The comments at the Parish Council meeting then shifted to another bad habit at our Sunday 1:00pm Mass. We begin that Mass on time, at 1:00pm. Often we have less than half of the congregation present when we begin. The rest of the congregation filters in during the Scripture Readings, during the homily, during the preparation of the gifts and even the Eucharistic Prayer – 10, 15, 20 and even 30 minutes late! When was it ever said here at St. Isidore that it was OK to arrive at the 1:00pm Sunday Mass during or after the Word of God was proclaimed? Or OK to arrive during the Eucharistic Prayer or while we are praying the Our Father? I doubt that message was ever spoken! A bad habit has crept into the culture of our parish. And it happens week after week, even when the time changes and we gain an hour. Visitors and new parishioners notice these bad habits immediately. It isn’t this bad at other parishes.
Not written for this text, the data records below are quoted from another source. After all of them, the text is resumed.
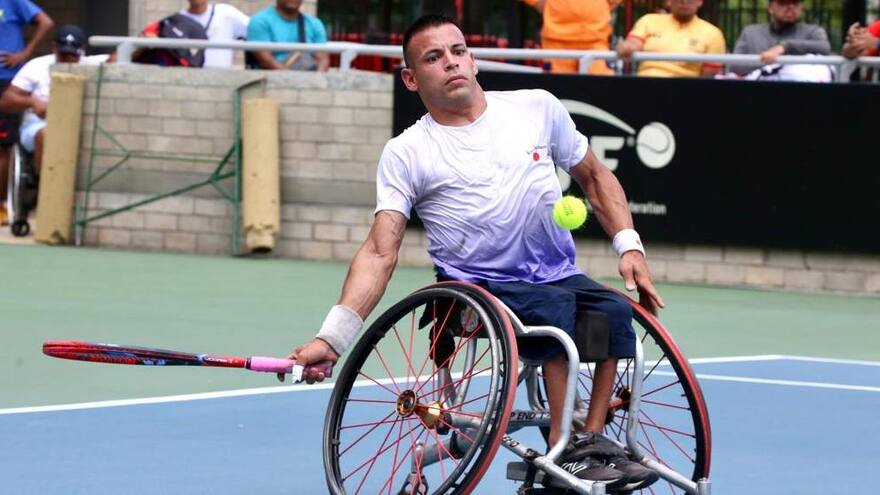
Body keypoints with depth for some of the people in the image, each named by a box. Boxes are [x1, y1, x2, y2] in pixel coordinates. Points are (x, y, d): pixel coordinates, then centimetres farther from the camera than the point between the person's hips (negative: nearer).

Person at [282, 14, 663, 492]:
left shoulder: (537, 107, 8)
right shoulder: (405, 154, -1)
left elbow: (594, 176, 21)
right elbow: (379, 253, -9)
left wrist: (629, 245, 6)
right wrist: (332, 337, -22)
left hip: (559, 274, 4)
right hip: (478, 286, -4)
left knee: (615, 310, -27)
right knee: (555, 307, -33)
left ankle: (593, 440, -18)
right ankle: (563, 452, -26)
Why has it become this bad here?
We believe we meet the living God when we come together for Mass. We believe that God speaks to us when the Scriptures are proclaimed. We believe that we encounter the risen Lord Jesus when we receive communion. How did the habit of disrespecting God’s Word or the Eucharist by regularly arriving late or leaving early without taking time to give thanks become a regular happening at St. Isidore? When did we forget the importance of what we were doing and whom we were meeting at our Sunday Mass? While there were many suggestions offered at the Parish Council meeting, the one thing that was for certain is that some bad habits that we may have become blind to need to be addressed. It is not OK to leave Mass before we are sent out after the blessing. It is not OK to consistently arrive during the Word of God or the preparation of the gifts or during the Eucharistic Prayer or the Our Father. The expectation at St. Isidore (and the larger church) is that we arrive on time and stay until we are sent out. The animated discussion at the Parish Council meeting told me it is time to break some bad habits that have crept into our parish culture.
May God continue to bless us with everything that we need, and more.